Why so? LG's polarised 3D idea sticks a film-type patterned retarder (FPR) across the front of the screen, which doesn't work as well on plasmas since they pump out a lot less light. With glasses on, too, 3D would be unwatchable. Read our explanation of active shutter vs passive 3D TV technology.
Elsewhere, the LG 50PM670T is a typical example of an all-round living room TV, strapped with an extensive array of smart TV apps and LG's excellent new networking-friendly user interface called SmartShare, plus a Freeview HD tuner and a Full HD resolution.
For a mid-range TV priced at £749.99 (around $1,214), that's not at all a bad haul of features, though the LG 50PM670T does lack Wi-Fi connectivity.
One of the reasons why plasma has lagged behind LED-backlit LCD TVs in the public consciousness is its perceived lack of flatness, though measuring at 53mm at its fattest point, the LG 50PM670T is hardly difficult to live with.
The TV itself breaks no design frontiers, arriving with a gunmetal grey bezel surrounding the screen. That bezel measures just 18mm in width, though there is a black strip around the screen that adds a further 12mm between the edge of the picture and the edge of the TV itself.
At the bottom of the panel, a slightly wider bezel (24mm) sports a lip that hosts volume, channel changers, an input switch and even a shortcut to the settings menu (in fact all the on-screen menus can be activated and controlled without the need for a remote control - a nice touch indeed), though they're underslung push buttons rather than posh touch-sensitive pads.
Overall the LG 50PM670T boasts a rather industrial look that's typical of many cheap-ish plasma TVs, which isn't softened much by its slightly unusual, tapered desktop stand that sports a cutout directly in front of the screen. A hollowed out home for a remote control, perhaps?

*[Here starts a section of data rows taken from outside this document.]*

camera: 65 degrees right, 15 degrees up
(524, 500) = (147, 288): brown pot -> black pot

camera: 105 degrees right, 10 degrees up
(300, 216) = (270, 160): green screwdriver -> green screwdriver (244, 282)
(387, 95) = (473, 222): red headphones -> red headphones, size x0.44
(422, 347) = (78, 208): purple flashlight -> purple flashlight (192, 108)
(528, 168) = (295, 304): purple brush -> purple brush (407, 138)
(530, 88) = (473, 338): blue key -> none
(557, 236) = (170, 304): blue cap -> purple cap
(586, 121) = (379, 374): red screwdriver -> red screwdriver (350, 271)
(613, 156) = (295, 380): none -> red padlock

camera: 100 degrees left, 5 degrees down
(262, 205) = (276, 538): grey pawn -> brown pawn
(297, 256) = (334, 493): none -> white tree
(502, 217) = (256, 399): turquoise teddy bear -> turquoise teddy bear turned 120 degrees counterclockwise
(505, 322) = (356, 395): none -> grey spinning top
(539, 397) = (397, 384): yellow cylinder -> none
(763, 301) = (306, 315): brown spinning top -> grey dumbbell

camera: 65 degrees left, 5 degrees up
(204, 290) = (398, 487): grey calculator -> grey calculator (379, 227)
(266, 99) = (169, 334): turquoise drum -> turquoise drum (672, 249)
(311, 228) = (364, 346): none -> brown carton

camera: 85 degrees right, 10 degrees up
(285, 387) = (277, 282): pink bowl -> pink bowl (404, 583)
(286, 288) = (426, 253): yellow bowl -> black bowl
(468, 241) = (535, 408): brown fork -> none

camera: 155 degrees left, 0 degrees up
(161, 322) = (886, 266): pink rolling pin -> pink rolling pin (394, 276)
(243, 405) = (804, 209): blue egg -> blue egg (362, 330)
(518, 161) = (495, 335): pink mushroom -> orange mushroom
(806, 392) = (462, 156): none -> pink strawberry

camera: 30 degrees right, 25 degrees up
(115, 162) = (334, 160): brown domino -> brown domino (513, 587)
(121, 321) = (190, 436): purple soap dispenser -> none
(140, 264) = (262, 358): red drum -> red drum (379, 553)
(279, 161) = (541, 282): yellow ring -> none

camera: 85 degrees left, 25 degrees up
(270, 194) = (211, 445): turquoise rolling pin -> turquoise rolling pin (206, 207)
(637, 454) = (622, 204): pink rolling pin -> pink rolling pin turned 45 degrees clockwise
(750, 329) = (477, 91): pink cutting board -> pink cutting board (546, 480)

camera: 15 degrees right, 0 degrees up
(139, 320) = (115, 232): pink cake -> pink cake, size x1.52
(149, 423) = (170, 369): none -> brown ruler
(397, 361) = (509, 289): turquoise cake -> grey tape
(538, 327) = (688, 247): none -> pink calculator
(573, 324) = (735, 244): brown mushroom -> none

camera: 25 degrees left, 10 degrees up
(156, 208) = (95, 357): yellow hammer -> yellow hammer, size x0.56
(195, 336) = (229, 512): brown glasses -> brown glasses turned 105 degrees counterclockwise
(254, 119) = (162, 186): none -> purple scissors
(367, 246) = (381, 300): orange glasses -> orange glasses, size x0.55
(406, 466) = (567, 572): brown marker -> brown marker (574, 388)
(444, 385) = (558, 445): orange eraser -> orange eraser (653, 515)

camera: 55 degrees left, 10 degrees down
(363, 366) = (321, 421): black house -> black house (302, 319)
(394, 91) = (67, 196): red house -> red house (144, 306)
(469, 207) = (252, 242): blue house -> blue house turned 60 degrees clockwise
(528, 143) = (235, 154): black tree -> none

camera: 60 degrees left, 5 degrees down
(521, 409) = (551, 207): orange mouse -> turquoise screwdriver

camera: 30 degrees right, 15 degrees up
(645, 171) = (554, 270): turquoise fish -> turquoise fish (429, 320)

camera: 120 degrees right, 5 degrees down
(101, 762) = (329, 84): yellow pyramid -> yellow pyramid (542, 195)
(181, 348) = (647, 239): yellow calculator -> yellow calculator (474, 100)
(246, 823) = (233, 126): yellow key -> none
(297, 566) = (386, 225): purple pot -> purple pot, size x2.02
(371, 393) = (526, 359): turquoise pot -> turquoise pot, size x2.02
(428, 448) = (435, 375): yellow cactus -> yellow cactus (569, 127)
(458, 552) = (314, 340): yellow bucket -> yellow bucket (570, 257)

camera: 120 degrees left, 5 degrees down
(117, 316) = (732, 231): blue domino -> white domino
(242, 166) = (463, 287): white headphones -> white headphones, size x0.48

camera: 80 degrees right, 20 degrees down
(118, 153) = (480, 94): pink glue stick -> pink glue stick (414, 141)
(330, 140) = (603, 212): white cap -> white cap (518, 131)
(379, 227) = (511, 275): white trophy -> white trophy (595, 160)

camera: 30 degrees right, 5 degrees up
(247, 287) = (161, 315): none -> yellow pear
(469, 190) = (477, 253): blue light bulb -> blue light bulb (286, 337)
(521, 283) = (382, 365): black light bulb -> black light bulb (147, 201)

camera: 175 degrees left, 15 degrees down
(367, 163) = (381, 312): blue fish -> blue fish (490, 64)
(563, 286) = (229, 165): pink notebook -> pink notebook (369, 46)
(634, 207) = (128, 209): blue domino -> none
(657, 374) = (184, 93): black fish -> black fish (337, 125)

In the PM670T Series, the 50-inch LG 50PM670T is complemented by the otherwise identical 60-inch 60PM670T, priced at £1199.99 (around $1,943). But there are three serious alternatives to this 50-inch television within LG's lineup of plasma TVs.
LG's flagship 3D plasma TV is the 50-inch LG 50PM970T, which sells for £1,049 (around $1,699) by dint of its adding of an onscreen pointer-style AN-MR300 Magic Remote control, high-end backlight traditional remote control that's useful in a home cinema setting, and picture-centric features. These include TruBlack (another aspect much-needed in a home cinema blackout), much higher contrast, and a brushed metallic chassis.
Next - and closest to the LG 50PM670T in terms of spec - comes the 50-inch LG 50PM680T, which is identical in every way save for the addition of a built-in Wi-Fi module. It does come at a premium, but it could be worth seeking out if you can't install the TV near a broadband router. That said, LG does sell the AN-WF100 Wi-Fi dongle for under £30.
Doing away with 3D options and losing one HDMI port, the most basic TV is the LG 50PM470T, which also cuts the pixels down to just an HD-ready resolution, though it retains the smart TV apps and Freeview HD tuner.
If you largely watch broadcast TV (and even high-definition games and Freeview HD channels) and never buy Blu-ray movies, don't write off this £649.99 (around $1,050) option.
HD-ready panels tend to smooth over the video nasties visible on low bit rate Freeview channels, YouTube videos and DVDs, while showing enough detail for most. It's a characteristic that's not often trumpeted by plasma TV makers, but easily noticeable to anyone moving over to plasma from a cheap LCD TV.